The Swedish company’s product can access a firm’s files and documents directly from their DMS and combine them with legal information from 15-plus jurisdictions to provide ‘sentence-level citations and references to the underlying material in its output’.

Of course, law firms (and corporates) will naturally tread carefully with regard to giving access to their DMS, even if it may be helpful….at least until they are super-certain of where all the data goes or which data can be viewed by Leya.

What Leya can do, and will do soon.

The company explains that its offering revolves around three core concepts:

  • ‘Knowledge: the AI-powered legal assistant surfaces work, policies, and templates from the depths of customers organisation
  • Increasing Productivity: Allows legal professionals to dig deeper into research, proof-read in a moment and consider multiple factors from AI-intel.
  • Improving Outcomes: By outsourcing tedious tasks to Leya, legal professionals can spend time on creating value for clients.’
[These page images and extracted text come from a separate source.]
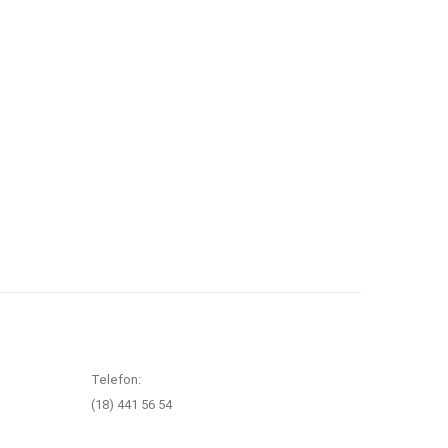
Telefon:
(18) 441 56 54
0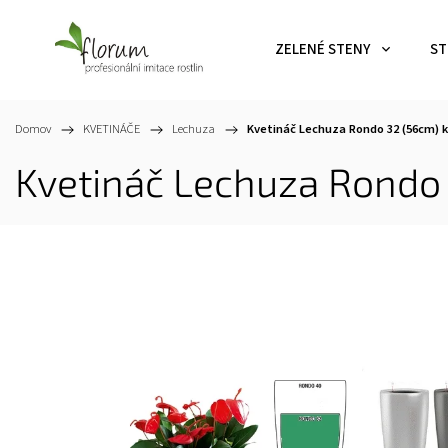
ZELENÉ STENY
ST
Domov
/
KVETINÁČE
/
Lechuza
/
Kvetináč Lechuza Rondo 32 (56cm)
Kvetináč Lechuza Rondo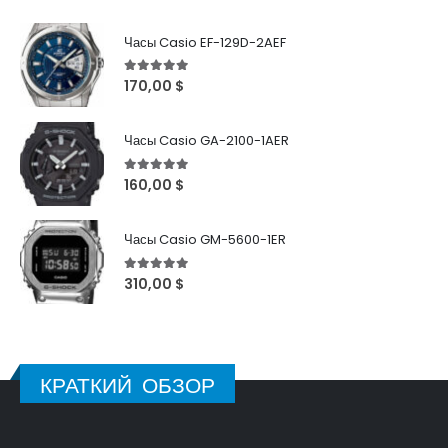
Часы Casio EF-129D-2AEF
5
out of 5
170,00
$
Часы Casio GA-2100-1AER
5
out of 5
160,00
$
Часы Casio GM-5600-1ER
5
out of 5
310,00
$
КРАТКИЙ ОБЗОР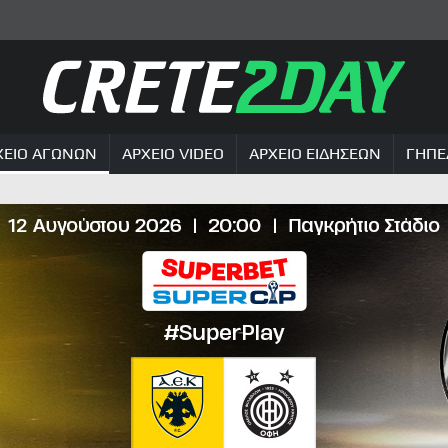
ΧΕΙΟ ΑΓΩΝΩΝ
ΑΡΧΕΙΟ VIDEO
ΑΡΧΕΙΟ ΕΙΔΗΣΕΩΝ
ΓΗΠΕ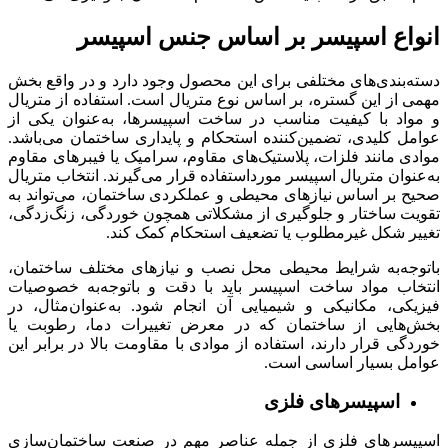
انواع اسپیسر بر اساس جنس اسپیسر
دسته‌بندی‌های مختلفی برای این محصول وجود دارد و در واقع بخش
مهمی از این گستره، بر اساس نوع متریال است. استفاده از متریال
و مواد با کیفیت مناسب در ساخت اسپیسرها، به‌عنوان یکی از
عوامل کلیدی، تضمین‌کننده استحکام و پایداری ساختمان می‌باشد.
موادی مانند فلزات، پلاستیک‌های مقاوم، سرامیک یا فیبرهای مقاوم
به‌عنوان متریال اسپیسر مورداستفاده قرار می‌گیرند. انتخاب متریال
صحیح بر اساس نیازهای محیطی و عملکردی ساختمان، می‌تواند به
تقویت ساختار و جلوگیری از مشکلاتی همچون خوردگی، زنگ‌زدگی،
تغییر شکل غیرمطلوب یا تضعیف استحکام کمک کند.
باتوجه‌به شرایط محیطی محل نصب و نیازهای مختلف ساختمان،
انتخاب مواد ساخت اسپیسر باید با دقت و باتوجه‌به خصوصیات
فیزیکی، مکانیکی و شیمیایی آن انجام شود. به‌عنوان‌مثال، در
بخش‌هایی از ساختمان که در معرض تغییرات دما، رطوبت یا
خوردگی قرار دارند، استفاده از موادی با مقاومت بالا در برابر این
عوامل بسیار اساسی است.
اسپیسر‌های فلزی
اسپیسر‌های فلزی از جمله عناصر مهم در صنعت ساختمان‌سازی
It is currently being used by more than 70 top law firms in Europe, with plans to expand to the US in the future – which the investment will certainly help with.

Overall, another positive legal tech story coming out of Europe, where there have been a spate of genAI-inspired startups coming into existence.

What does this all mean? It’s more competition for incumbents in several overlapping spaces – as if they needed any more. It’s also proof that Europe is having a seriously creative wave of legal tech activity, and that it seems to be driven by the ease with which LLM technology can be leveraged.

And, we are also seeing – as in this case – more startups offering a range of features all in one go, or at least very soon after launch. Back in the old days, a startup might begin with one feature and then add another some years later. Now, they seem to bounce into the world with multiple, interconnected capabilities all at once. But again, that’s the power of LLMs for you. They are multi-directional. Wherever there is text, there is the potential to build a solution.

Congrats to Leya. Nice to see a Scandinavian startup doing well too!